I recently heard the most beautiful story and this weird few days before New Year felt like a good time to share it.
Have you ever gone through a toll booth? Pull up to the kiosk, hand over your money, thank you and off you go. It’s one of life’s frequent non-encounters: rarely are they memorable. However……
Late one morning in 1984, a man headed for lunch in San Francisco and drove to one of the booths. He, unexpectedly, heard loud music from inside the booth. It sounded like a party. Inside the booth, the man was dancing.
“What are you doing?”
“I’m having a party,” the man said.
“What about the rest of these people?” Looking over at other booths; nothing moving there.
“They’re not invited.”
Obviously this bought up a whole host of questions, but somebody in a big hurry behind meant that the exchange had to come to an end.
Months later, arriving in San Francisco again, loud music was heard and the man in the booth was still having a party.
“What are you doing?”
“I remember you from the last time. I’m still dancing. I’m having the same party.”
“Why? I don’t understand.”
The man in the booth said “Stop. What do those other booths look like to you?”
“They look like toll booths.”
“Noooo imagination!”
“Okay, I give up. What do they look like to you?”
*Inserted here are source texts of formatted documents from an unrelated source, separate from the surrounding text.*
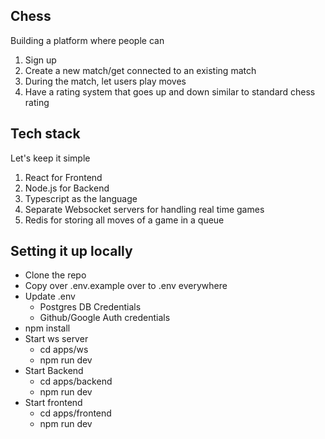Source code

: ## Chess

Building a platform where people can

1. Sign up
2. Create a new match/get connected to an existing match
3. During the match, let users play moves
4. Have a rating system that goes up and down similar to standard chess rating

## Tech stack

Let's keep it simple

1. React for Frontend
2. Node.js for Backend
3. Typescript as the language
4. Separate Websocket servers for handling real time games
5. Redis for storing all moves of a game in a queue

## Setting it up locally

- Clone the repo
- Copy over .env.example over to .env everywhere
- Update .env
  - Postgres DB Credentials
  - Github/Google Auth credentials
- npm install
- Start ws server
  - cd apps/ws
  - npm run dev
- Start Backend
  - cd apps/backend
  - npm run dev
- Start frontend
  - cd apps/frontend
  - npm run dev
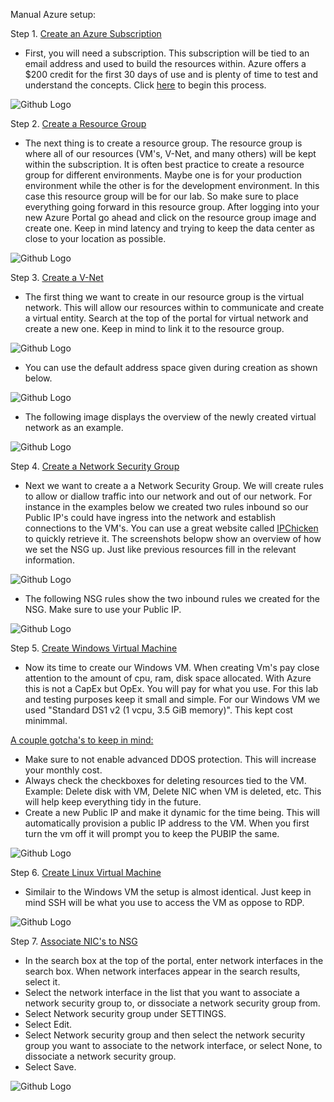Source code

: Manual Azure setup: 

Step 1. [Create an Azure Subscription](https://azure.microsoft.com/en-us/free/) 

- First, you will need a subscription. This subscription will be tied to an email address and used to build the resources within. Azure offers a $200 credit for the first 30 days of use and is plenty of time to test and understand the concepts. Click [here](https://azure.microsoft.com/en-us/free/) to begin this process.

![Github Logo](/Screenshots/Azure_free.PNG)

Step 2. [Create a Resource Group](https://docs.microsoft.com/en-us/azure/azure-resource-manager/management/manage-resource-groups-portal) 

- The next thing is to create a resource group. The resource group is where all of our resources (VM's, V-Net, and many others) will be kept within the subscription. It is often best practice to create a resource group for different environments. Maybe one is for your production environment while the other is for the development environment. In this case this resource group will be for our lab. So make sure to place everything going forward in this resource group. After logging into your new Azure Portal go ahead and click on the resource group image and create one. Keep in mind latency and trying to keep the data center as close to your location as possible. 

![Github Logo](/Screenshots/resource.PNG)

Step 3. [Create a V-Net](https://docs.microsoft.com/en-us/azure/virtual-network/quick-create-portal) 

- The first thing we want to create in our resource group is the virtual network. This will allow our resources within to communicate and create a virtual entity. Search at the top of the portal for virtual network and create a new one. Keep in mind to link it to the resource group. 

![Github Logo](/Screenshots/VNET_Create.PNG)

- You can use the default address space given during creation as shown below.

![Github Logo](/Screenshots/VNET_IP.PNG)

- The following image displays the overview of the newly created virtual network as an example.

![Github Logo](/Screenshots/VNET_Overview.PNG)

Step 4. [Create a Network Security Group](https://docs.microsoft.com/en-us/azure/virtual-network/tutorial-filter-network-traffic) 

- Next we want to create a a Network Security Group. We will create rules to allow or diallow traffic into our network and out of our network. For instance in the examples below we created two rules inbound so our Public IP's could have ingress into the network and establish connections to the VM's. You can use a great website called [IPChicken](https://ipchicken.com/) to quickly retrieve it. The screenshots belopw show an overview of how we set the NSG up. Just like previous resources fill in the relevant information. 

![Github Logo](/Screenshots/NSG_Create.PNG)

- The following NSG rules show the two inbound rules we created for the NSG. Make sure to use your Public IP. 

![Github Logo](/Screenshots/NSG_Rules.PNG)

Step 5. [Create Windows Virtual Machine](https://docs.microsoft.com/en-us/azure/virtual-machines/windows/quick-create-portal) 

- Now its time to create our Windows VM. When creating Vm's pay close attention to the amount of cpu, ram, disk space allocated. With Azure this is not a CapEx but OpEx. You will pay for what you use. For this lab and testing purposes keep it small and simple. For our Windows VM we used "Standard DS1 v2 (1 vcpu, 3.5 GiB memory)". This kept cost minimmal. 

<ins>A couple gotcha's to keep in mind:</ins> 
- Make sure to not enable advanced DDOS protection. This will increase your monthly cost. 
- Always check the checkboxes for deleting resources tied to the VM. Example: Delete disk with VM, Delete NIC when VM is deleted, etc. This will help keep everything tidy in the future. 
- Create a new Public IP and make it dynamic for the time being. This will automatically provision a public IP address to the VM. When you first turn the vm off it will prompt you to keep the PUBIP the same.

![Github Logo](/Screenshots/Windows_Overview.PNG)

Step 6. [Create Linux Virtual Machine](https://docs.microsoft.com/en-us/azure/virtual-machines/linux/quick-create-portal)

- Similair to the Windows VM the setup is almost identical. Just keep in mind SSH will be what you use to access the VM as oppose to RDP. 

![Github Logo](/Screenshots/Ubuntu_Overview.PNG)

Step 7. [Associate NIC's to NSG](https://docs.microsoft.com/en-us/azure/virtual-network/virtual-network-network-interface)

- In the search box at the top of the portal, enter network interfaces in the search box. When network interfaces appear in the search results, select it.
- Select the network interface in the list that you want to associate a network security group to, or dissociate a network security group from.
- Select Network security group under SETTINGS.
- Select Edit.
- Select Network security group and then select the network security group you want to associate to the network interface, or select None, to dissociate a network   security group.
- Select Save.

![Github Logo](/Screenshots/NSG_NIC.PNG)
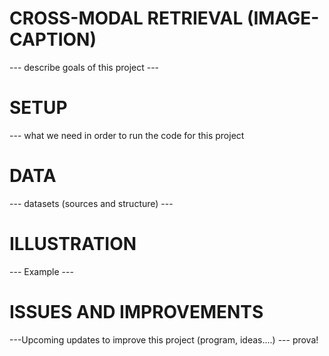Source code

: # CROSS-MODAL RETRIEVAL (IMAGE-CAPTION)
--- describe goals of this project ---
# SETUP
--- what we need in order to run the code for this project
# DATA
--- datasets (sources and structure) ---
# ILLUSTRATION
--- Example ---
# ISSUES AND IMPROVEMENTS
---Upcoming updates to improve this project (program, ideas....) ---
prova!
He said, “Vertical coffins. At 8:30 every morning, live people get in. Then they die for eight hours. At 4:30, they reemerge and go home.”
“Why is it different for you then?”
“I knew you were going to ask that,” he said. “I’m going to be a dancer someday.I don’t understand why anybody would think my job is boring. I have a corner office, glass on all sides. I can see the Golden Gate, San Francisco, the Berkeley hills; half the Western world vacations here and I just stroll in every day and practice dancing.”
Sixteen people dead on the job, and the seventeenth, in precisely the same situation, figures out a way to live. That man was having a party rather than embracing the boredom.
Abraham Lincoln once said, “Most people are about as happy as they make up their minds to be.”
So, how happy is your 2022 going to be? Your decision.